▶ **Requests**
• a. How would you render this sentence from the page on Heim theory in Spanish: "The smallest unit which can perform such cyclic compressions is called protosimplex."
• b. Can you resume the text on Heim theory and protosimplexes, picking up right after its last sentence?

▶ **Document text**
▽

[Protosimplex] [Examples and illustrations]
last update 06-03-21

Protosimplex
Examples and illustrations

Geometrical understanding of elementary particles

Heim theory is a radically geometric description of physical processes. This means that it actually understands all physical phenomena from internal geometrical processes of six-dimensional space.

Space can form various curved structures which can also transform into others (these processes are described mathematically in the context of Heim's theory). Under certain boundary conditions such condensation processes can run cyclically. Then space oscilliates within two different partial structures back and forth. From the outside this volume has different physical properties than empty space.
In reality these properties of not-empty space are not the result of statics, but of internal dynamics (matter is cycling of space).

The smallest unit which can perform such cyclic compressions is called protosimplex. However, protosimplexes do not exist in isolation, but only in the context of other protosimplexes. Every elementary particle is such a connection of protosimplexes. Their density decreases from the inside to the outside of the particle.

△

▶ **Provided information**
▽

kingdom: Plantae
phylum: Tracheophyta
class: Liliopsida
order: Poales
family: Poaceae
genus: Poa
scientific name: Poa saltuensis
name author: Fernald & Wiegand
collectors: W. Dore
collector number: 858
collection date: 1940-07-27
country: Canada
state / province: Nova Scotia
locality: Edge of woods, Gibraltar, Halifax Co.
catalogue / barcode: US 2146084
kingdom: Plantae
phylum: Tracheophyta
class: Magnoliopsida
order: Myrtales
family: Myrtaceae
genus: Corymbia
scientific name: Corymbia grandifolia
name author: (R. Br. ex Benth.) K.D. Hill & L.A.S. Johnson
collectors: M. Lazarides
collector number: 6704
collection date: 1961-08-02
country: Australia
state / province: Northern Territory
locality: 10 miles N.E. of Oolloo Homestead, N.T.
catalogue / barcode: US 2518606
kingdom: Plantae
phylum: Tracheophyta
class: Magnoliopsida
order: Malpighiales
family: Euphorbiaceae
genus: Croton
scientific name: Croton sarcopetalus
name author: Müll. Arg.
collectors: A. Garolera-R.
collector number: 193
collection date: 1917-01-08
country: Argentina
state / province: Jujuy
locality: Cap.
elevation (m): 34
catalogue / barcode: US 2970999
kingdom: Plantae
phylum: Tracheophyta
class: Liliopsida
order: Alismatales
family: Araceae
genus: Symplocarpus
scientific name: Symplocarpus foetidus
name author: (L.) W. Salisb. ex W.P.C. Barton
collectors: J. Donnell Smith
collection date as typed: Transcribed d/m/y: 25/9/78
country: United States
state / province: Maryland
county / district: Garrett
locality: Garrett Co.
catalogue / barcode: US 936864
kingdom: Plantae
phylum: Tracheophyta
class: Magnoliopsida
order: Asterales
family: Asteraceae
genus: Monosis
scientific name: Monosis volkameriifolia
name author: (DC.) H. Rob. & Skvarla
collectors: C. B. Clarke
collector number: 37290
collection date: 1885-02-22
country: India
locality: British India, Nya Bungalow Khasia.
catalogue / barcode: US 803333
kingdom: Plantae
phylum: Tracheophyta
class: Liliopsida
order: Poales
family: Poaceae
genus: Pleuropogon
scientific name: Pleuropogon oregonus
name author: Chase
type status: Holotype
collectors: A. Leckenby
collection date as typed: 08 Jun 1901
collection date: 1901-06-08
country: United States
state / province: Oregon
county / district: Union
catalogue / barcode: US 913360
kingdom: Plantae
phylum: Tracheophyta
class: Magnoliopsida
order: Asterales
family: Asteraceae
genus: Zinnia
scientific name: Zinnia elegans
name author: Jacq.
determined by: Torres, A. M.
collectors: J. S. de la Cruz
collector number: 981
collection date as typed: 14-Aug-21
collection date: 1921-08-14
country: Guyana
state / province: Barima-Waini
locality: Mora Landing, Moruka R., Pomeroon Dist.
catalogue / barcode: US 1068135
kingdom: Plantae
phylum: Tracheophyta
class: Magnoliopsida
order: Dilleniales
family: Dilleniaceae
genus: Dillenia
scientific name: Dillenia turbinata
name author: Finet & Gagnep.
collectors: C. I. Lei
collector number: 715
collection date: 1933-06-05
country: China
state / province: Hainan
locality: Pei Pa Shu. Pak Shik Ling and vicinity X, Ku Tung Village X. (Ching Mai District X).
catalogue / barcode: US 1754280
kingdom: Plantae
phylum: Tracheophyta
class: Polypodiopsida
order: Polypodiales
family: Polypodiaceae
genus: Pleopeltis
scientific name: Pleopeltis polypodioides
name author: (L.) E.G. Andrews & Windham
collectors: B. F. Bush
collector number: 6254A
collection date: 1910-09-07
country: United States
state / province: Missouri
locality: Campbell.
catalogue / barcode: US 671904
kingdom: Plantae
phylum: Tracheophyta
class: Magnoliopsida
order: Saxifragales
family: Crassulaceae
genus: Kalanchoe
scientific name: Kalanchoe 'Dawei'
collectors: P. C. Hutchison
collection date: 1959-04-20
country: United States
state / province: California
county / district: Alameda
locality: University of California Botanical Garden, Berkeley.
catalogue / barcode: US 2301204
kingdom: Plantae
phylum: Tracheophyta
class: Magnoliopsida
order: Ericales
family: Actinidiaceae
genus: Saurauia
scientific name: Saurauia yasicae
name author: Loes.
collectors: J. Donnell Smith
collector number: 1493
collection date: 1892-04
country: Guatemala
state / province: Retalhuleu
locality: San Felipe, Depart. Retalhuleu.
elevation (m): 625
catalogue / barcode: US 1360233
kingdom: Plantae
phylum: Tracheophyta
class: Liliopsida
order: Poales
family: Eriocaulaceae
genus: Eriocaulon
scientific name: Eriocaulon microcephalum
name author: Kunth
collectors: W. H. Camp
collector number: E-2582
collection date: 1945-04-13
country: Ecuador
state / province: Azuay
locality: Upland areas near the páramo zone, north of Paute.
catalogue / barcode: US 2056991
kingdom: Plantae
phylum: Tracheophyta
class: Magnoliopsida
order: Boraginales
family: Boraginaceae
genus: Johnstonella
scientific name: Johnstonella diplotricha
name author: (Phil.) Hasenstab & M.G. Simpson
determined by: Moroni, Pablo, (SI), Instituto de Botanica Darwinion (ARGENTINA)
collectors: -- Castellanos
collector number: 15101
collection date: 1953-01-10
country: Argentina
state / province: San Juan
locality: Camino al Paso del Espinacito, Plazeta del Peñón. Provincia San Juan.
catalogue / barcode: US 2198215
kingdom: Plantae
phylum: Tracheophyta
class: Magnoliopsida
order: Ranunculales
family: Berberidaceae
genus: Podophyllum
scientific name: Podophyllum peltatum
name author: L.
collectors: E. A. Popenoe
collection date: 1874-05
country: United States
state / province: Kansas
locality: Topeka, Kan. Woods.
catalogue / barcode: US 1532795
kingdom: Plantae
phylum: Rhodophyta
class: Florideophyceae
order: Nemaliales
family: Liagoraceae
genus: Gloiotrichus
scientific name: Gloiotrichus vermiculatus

△

▶ **Task answers**
• a. La unidad más pequeña que puede realizar tales compresiones cíclicas se denomina protosimplex.

• b.
Fig. 1: Inner density of Protosimplexes in an elementary particle

From this description it is clear why physical experiments with identical elementary particles must lead to periodically varying results. After allm there is a dynamic inner life in every particle – so in each experiment it is hit at a coincidental point in time/of his inner status.
Furthermore it becomes clear that there is an internal structure of elementary particles (protosimplexes), but these internal structures only exist in the context of the whole particle.
Therefore any isolated quarks, which could be produced as fragments of elementary particles, will never be observed.

Fig. 2: Existence (periodic inner processes) and radioactive disintegration of elementary particles

So therefore an elementary particle only exists as it constantly cycles between its partial structures 1 and 2. If the cycling is interrupted we observe a radioactive disintegration.

By mathematically describing these six-dimensional compression processes, Heim obtained a unified mass formula and a theoretical cause for all quantum numbers resulting from these geometric processes.
Heim states, that to this day all observed elementary particle masses are produced as solutions of his mass formula.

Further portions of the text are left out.